I recently wrote an entry about a lingering sign of old hopes for ZFS deduplication, and got a number of good comments on it that I have reactions and views about. First off, Opk said:

I could be very wrong in my understanding of how zfs dedup works but I've often turned it on for the initial data population. So I turn it on, rsync or zfs send in my data and then I turn it off again. I don't care about memory usage during the initial setup of a system so I assume this is not doing much harm. [...]

How much potential harm this does depends on what you do with the data that was written with deduplication on. If you leave the data sitting there, this is relatively harmless. However, if you delete the data (including overwriting data in files 'in place'), then ZFS must update the DDT (deduplication table) to correctly maintain the reference count of each unique data block. If you don't have enough memory to hold all of the DDT, then this is going to require disk reads to page chunks of it in and out. The amount of reading and slowdown goes up as you delete more and more data at once, for example if you delete an entire snapshot or filesystem.

(This is a classical surprise issue with deduplication, going back to early days. People are disconcerted when operations like 'zfs destroy <snapshot>' sit there for ages, or at least run in the background for ages even if the command returns immediately.)

Brendan Long asked:

Have the massive price drops for SSD's since 2010 change your opinion on this at all?

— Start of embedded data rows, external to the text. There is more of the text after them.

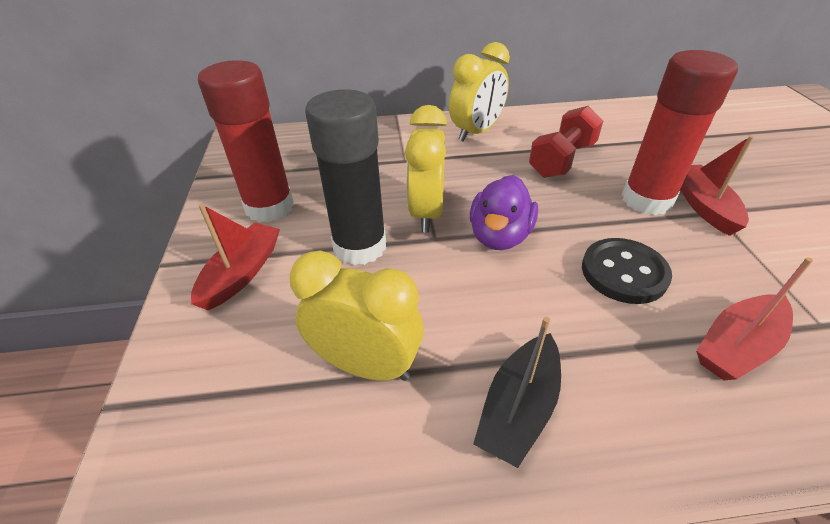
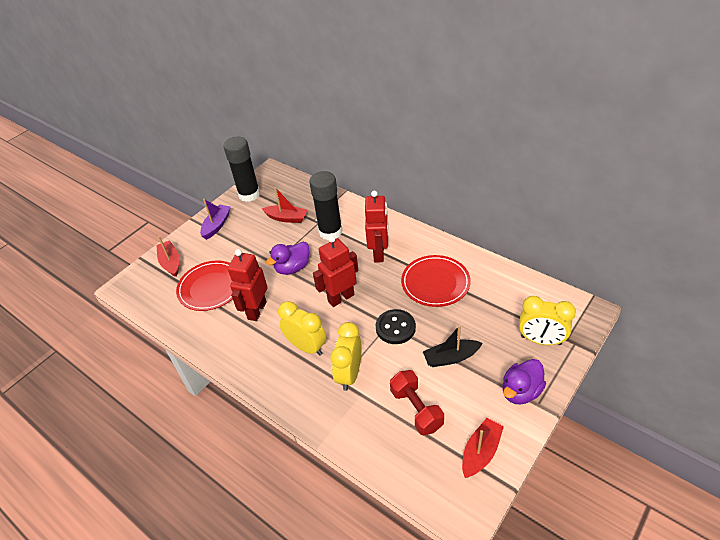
black glue stick: 1 -> 2
purple boat: 0 -> 1
purple duck: 1 -> 2
red glue stick: 2 -> 0
red plate: 0 -> 2
red robot: 0 -> 3

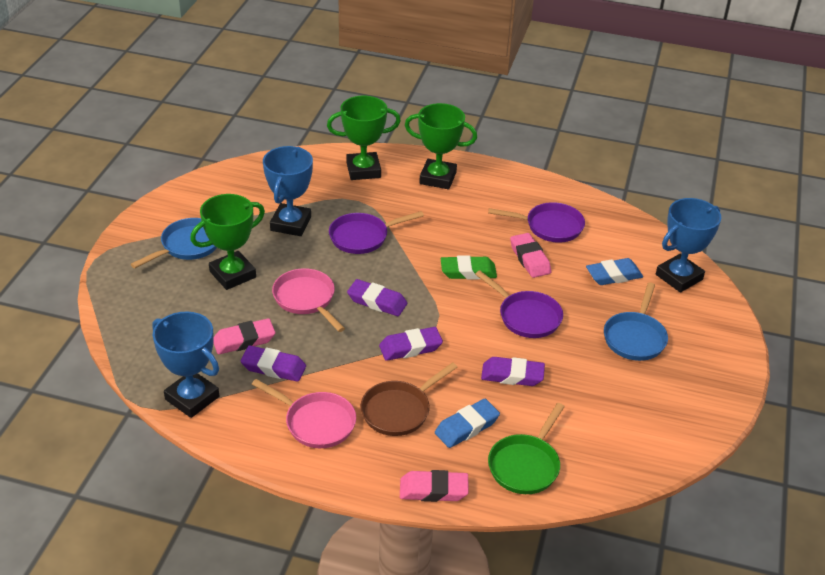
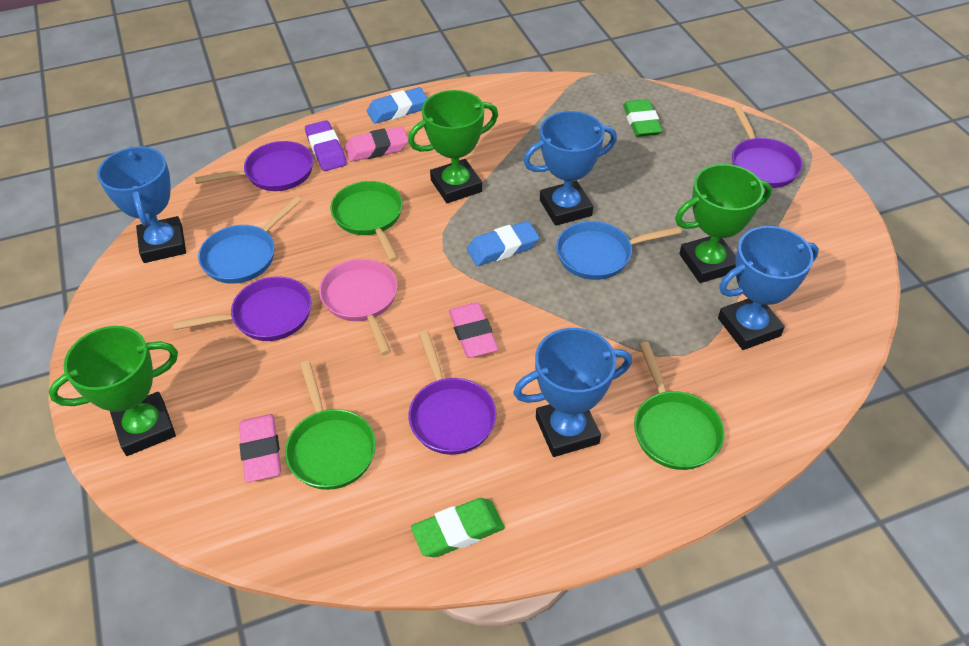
blue trophy: 3 -> 4
brown pan: 1 -> 0
green eraser: 1 -> 2
green pan: 1 -> 3
pink pan: 2 -> 1
purple eraser: 4 -> 1
purple pan: 3 -> 4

It seems like the performance hit is quite bad if you have to do random seeks on a spinning disk, but it's ok on SSD's, and you can get a 100 GB SSD for $20 these days.

I'm not sure if it's okay on SSDs, so here's my view. Reads aren't slowed by being deduplicated, but writes (and deletes) require a synchronous check of the DDT for every block, which means a synchronous SSD read IO if the necessary section of the DDT isn't in RAM. It's not clear to me what latency SSDs have for isolated synchronous reads, but my vaguely measured numbers suggest that we should assume on at least a couple of milliseconds per read.

I haven't read the ZFS code, so I don't know if it performs DDT checking serially as it processes each block being written or deleted (which would be a natural approach), or if it somehow batches the checks up to issue them in parallel. If DDT checks are fully serial and you have to go to SSD on each one, you're looking at a write or delete rate of at most a thousand blocks a second. If you're dealing with 128 KB blocks (the typical maximum ZFS recordsize), that works out to about 125 MBytes a second. This is okay but not all that impressive for a SSD, and it would mean that deleting large objects could still take quite a while to complete.

(Deleting 100 GB might take over 13 minutes, for example.)

On the other hand, if we assume that a typical SATA 6 GB/s SSD has a sustained write bandwidth of 550 Mbytes/sec, you only need around 4,400 DDT checks a second in order to hit that data rate for writing out 128 KB ZFS blocks. In practice you're probably not going to get 550 Mbytes/sec of user level write bandwidth out of a deduplicated ZFS pool on a single SSD, because both the necessary DDT writes and the DDT reads will take up some of the bandwidth to and from the SSD (even if the DDT is entirely in RAM, it gets updated on writes and deletes and those updates have to be written back to the SSD).

(This also implies that 4,400 written out DDT blocks a second is about the maximum you can do on a single SSD, for deletes. But I expect that writing out updated DDT entries for deletes is batched and generally doesn't touch that many different blocks of the DDT.)

On the whole, I think that there are enough uncertainties about the performance of deduplicated ZFS pools even on SSDs that I wouldn't want to build one for general use. I'd say 'without a good amount of testing', but I'm not sure that testing would convince me that I wouldn't run into a corner case in ordinary use after long enough.